- [Exercise objective] Convert every text line in the entries below into a Markdown table with the columns Row and Line, numbering the lines in order and skipping blank ones. Leave the images out of the table.
=== Begin Enclosure ===
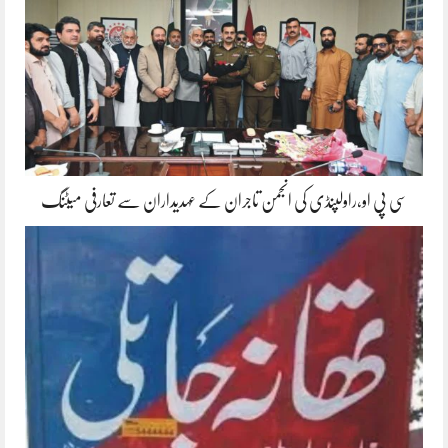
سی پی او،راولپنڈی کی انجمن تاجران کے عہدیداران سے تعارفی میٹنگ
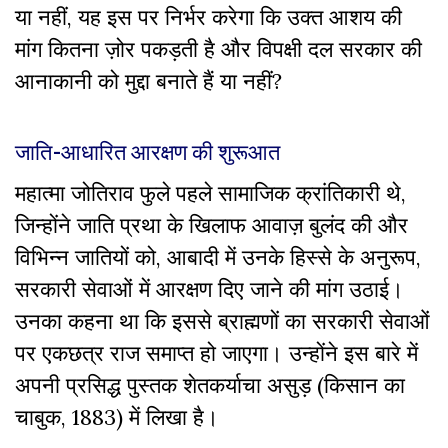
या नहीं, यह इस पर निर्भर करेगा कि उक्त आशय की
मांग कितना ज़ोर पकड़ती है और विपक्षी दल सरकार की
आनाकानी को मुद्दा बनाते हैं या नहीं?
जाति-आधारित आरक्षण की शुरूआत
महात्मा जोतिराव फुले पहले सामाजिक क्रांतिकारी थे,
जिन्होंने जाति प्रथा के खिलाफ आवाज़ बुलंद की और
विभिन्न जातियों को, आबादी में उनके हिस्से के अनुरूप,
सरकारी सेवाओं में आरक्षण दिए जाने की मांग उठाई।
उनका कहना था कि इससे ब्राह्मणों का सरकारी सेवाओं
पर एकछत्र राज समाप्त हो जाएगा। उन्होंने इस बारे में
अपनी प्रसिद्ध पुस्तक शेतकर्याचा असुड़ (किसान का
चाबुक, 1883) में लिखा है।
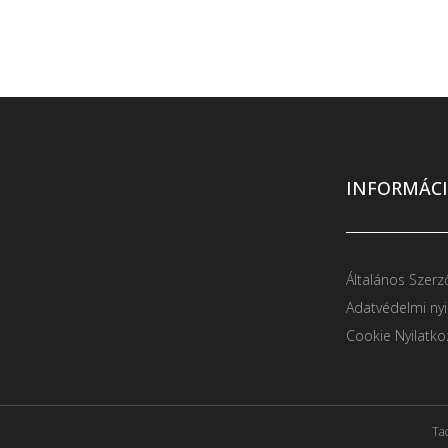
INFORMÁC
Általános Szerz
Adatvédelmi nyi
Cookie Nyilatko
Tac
=== End Enclosure ===
- [Exercise response]
| Row | Line |
|---|---|
| 1 | سی پی او،راولپنڈی کی انجمن تاجران کے عہدیداران سے تعارفی میٹنگ |
| 2 | या नहीं, यह इस पर निर्भर करेगा कि उक्त आशय की |
| 3 | मांग कितना ज़ोर पकड़ती है और विपक्षी दल सरकार की |
| 4 | आनाकानी को मुद्दा बनाते हैं या नहीं? |
| 5 | जाति-आधारित आरक्षण की शुरूआत |
| 6 | महात्मा जोतिराव फुले पहले सामाजिक क्रांतिकारी थे, |
| 7 | जिन्होंने जाति प्रथा के खिलाफ आवाज़ बुलंद की और |
| 8 | विभिन्न जातियों को, आबादी में उनके हिस्से के अनुरूप, |
| 9 | सरकारी सेवाओं में आरक्षण दिए जाने की मांग उठाई। |
| 10 | उनका कहना था कि इससे ब्राह्मणों का सरकारी सेवाओं |
| 11 | पर एकछत्र राज समाप्त हो जाएगा। उन्होंने इस बारे में |
| 12 | अपनी प्रसिद्ध पुस्तक शेतकर्याचा असुड़ (किसान का |
| 13 | चाबुक, 1883) में लिखा है। |
| 14 | INFORMÁC |
| 15 | Általános Szerz |
| 16 | Adatvédelmi nyi |
| 17 | Cookie Nyilatko |
| 18 | Tac |